Yesterday, on the way home from grocery shopping (the l-o-o-o-n-g way, naturally, because we ramblers always favor indirect routes) I saw something tiny wiggling on the rural blacktop. It took my heat-addled brain a moment or two to process that what I'd seen was a small snake. By that time, in spite of my leisurely speed, I was already past the diminutive creature. As the day was hot—94˚F last I'd heard—I knew the road's surface would be scorching and figured I'd give the struggling little serpent an assist. There was a pull-off place a quarter mile beyond where I could easily turn around.
Of course, as fate would have it, that very moment an oncoming car appeared over the hill—coming fast. No time for a quick three-point turn on the narrow rural lane. And my frantic waves at the auto's driver simply elicited a friendly wave back.
Helpless, I watched in my rearview mirror as the vehicle's leftside wheels passed over the center portion of roadway where I judged the snake ought to be. Fearing the worst, I turned when I could and went back.

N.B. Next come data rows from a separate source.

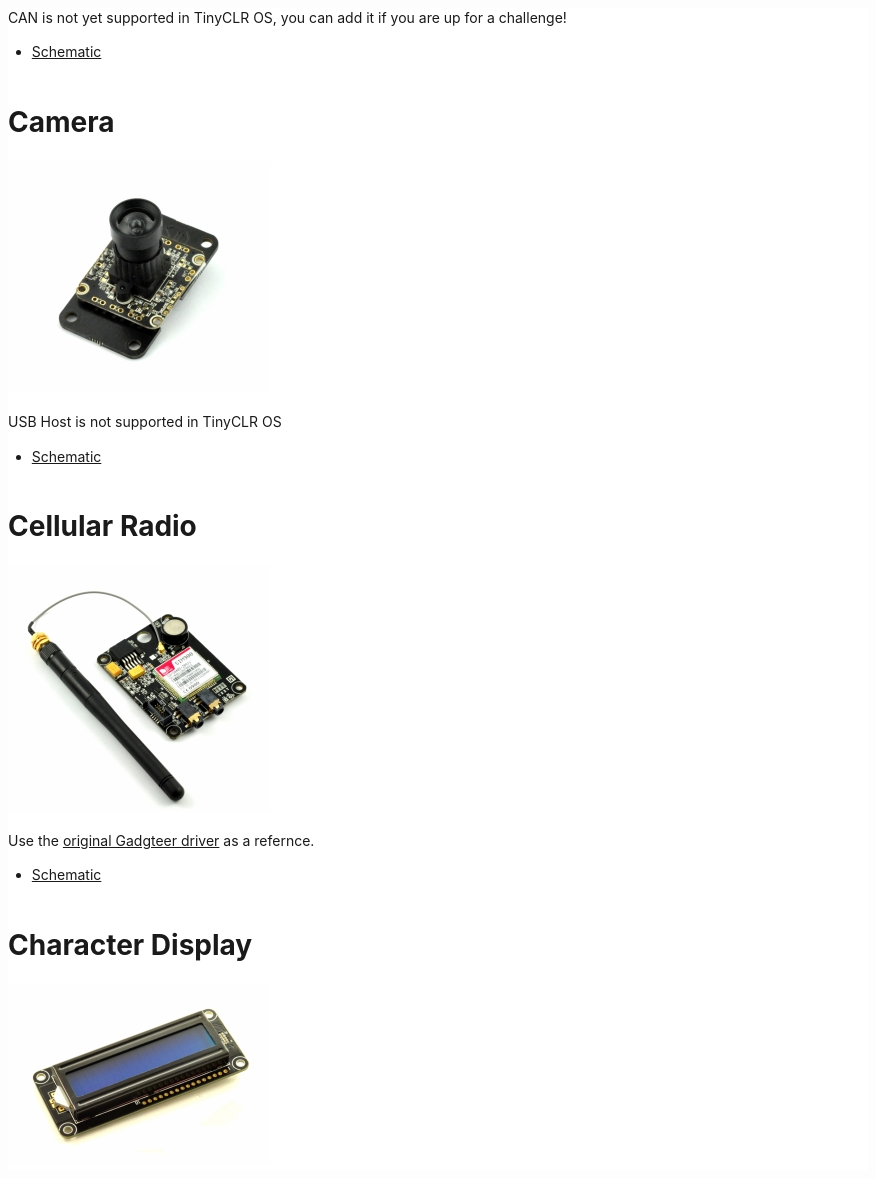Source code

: CAN is not yet supported in TinyCLR OS, you can add it if you are up for a challenge!
* [Schematic](http://files.ghielectronics.com/downloads/Schematics/Gadgeteer/CANDW%20Module%20Schematic.pdf)

# Camera
![Camera](images/modules/camera.jpg)

USB Host is not supported in TinyCLR OS
* [Schematic](http://files.ghielectronics.com/downloads/Schematics/Gadgeteer/Camera%20Module%20Schematic.pdf)

# Cellular Radio
![Cellular Radio](images/modules/cellular_radio.jpg)

Use the [original Gadgteer driver](https://github.com/ghi-electronics/NETMF-Gadgeteer/tree/master/Modules/GHIElectronics/CellularRadio) as a refernce.
* [Schematic](http://files.ghielectronics.com/downloads/Schematics/Gadgeteer/Cellular%20Radio%20Module%20Schematic.pdf)

# Character Display
![Character Display](images/modules/character_display.jpg)
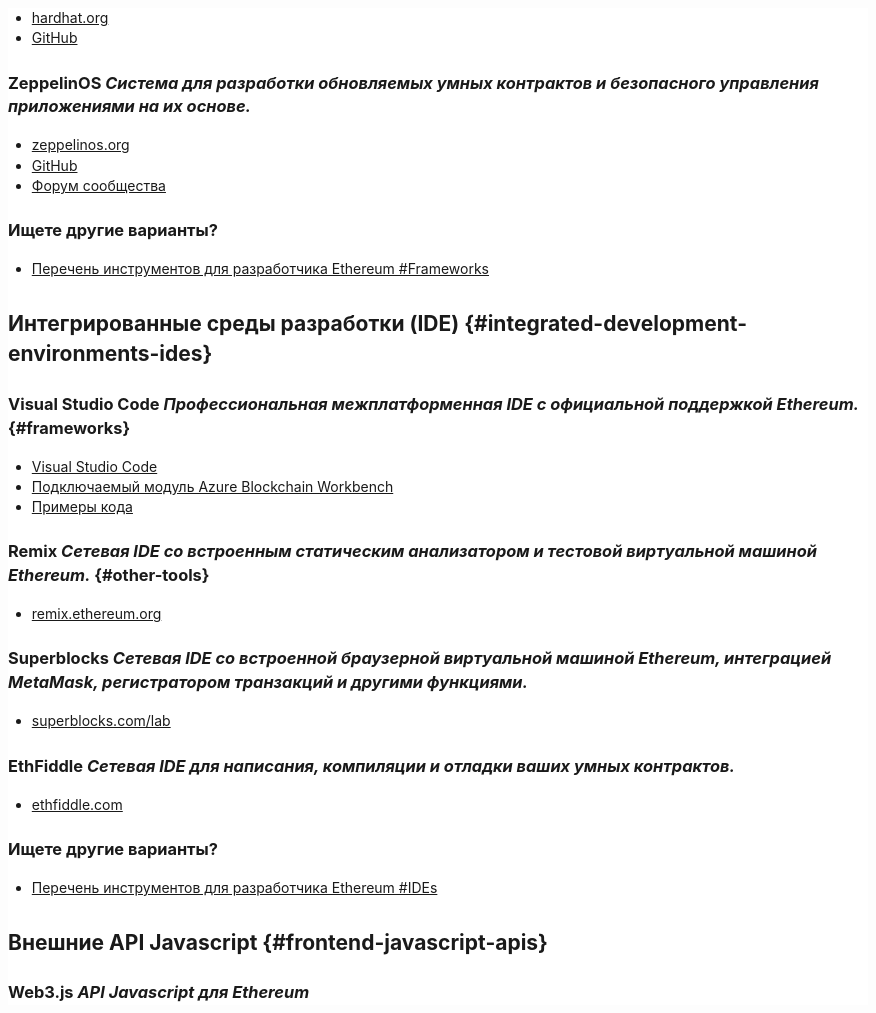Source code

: - [hardhat.org](https://hardhat.org)
- [GitHub](https://github.com/nomiclabs/hardhat)

### ZeppelinOS _Система для разработки обновляемых умных контрактов и безопасного управления приложениями на их основе._

- [zeppelinos.org](https://zeppelinos.org)
- [GitHub](https://github.com/zeppelinos)
- [Форум сообщества](https://forum.zeppelin.solutions/c/zeppelinos)

### Ищете другие варианты?

- [Перечень инструментов для разработчика Ethereum #Frameworks](https://github.com/ConsenSys/ethereum-developer-tools-list#frameworks)

## Интегрированные среды разработки (IDE) {#integrated-development-environments-ides}

### Visual Studio Code _Профессиональная межплатформенная IDE с официальной поддержкой Ethereum._ {#frameworks}

- [Visual Studio Code](https://code.visualstudio.com/)
- [Подключаемый модуль Azure Blockchain Workbench](https://azuremarketplace.microsoft.com/en-us/marketplace/apps/microsoft-azure-blockchain.azure-blockchain-workbench?tab=Overview)
- [Примеры кода](https://github.com/Azure-Samples/blockchain/blob/master/blockchain-workbench/application-and-smart-contract-samples/readme.md)

### Remix _Сетевая IDE со встроенным статическим анализатором и тестовой виртуальной машиной Ethereum._ {#other-tools}

- [remix.ethereum.org](https://remix.ethereum.org/)

### Superblocks _Сетевая IDE со встроенной браузерной виртуальной машиной Ethereum, интеграцией MetaMask, регистратором транзакций и другими функциями._

- [superblocks.com/lab](https://superblocks.com/lab/)

### EthFiddle _Сетевая IDE для написания, компиляции и отладки ваших умных контрактов._

- [ethfiddle.com](https://ethfiddle.com/)

### Ищете другие варианты?

- [Перечень инструментов для разработчика Ethereum #IDEs](https://github.com/ConsenSys/ethereum-developer-tools-list#ides)

## Внешние API Javascript {#frontend-javascript-apis}

### Web3.js _API Javascript для Ethereum_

The miniature common watersnake, smaller in diameter than a pencil and perhaps 5-inches long, lay belly-up. A shiny newborn, squirming to make its way into the wide world. Only the edge of the car's wheel had clipped a half-inch portion of its head, though still sufficient to be fatal. Bad luck on top of bad luck, because we probably accounted for the whole of the road's traffic over the entire morning.
I moved the snake onto the shoulder where some other creature might chance to wander along and be happy for a free meal. Then I continued the quarter-mile down the road to the pull-off, ambled over to a pool of water that's more puddle than pond and, in one of those fortuitous moments of magical light, made the dragonfly shot above of a male Halloween Pennant.
In photographic light and crossing roads, luck is important.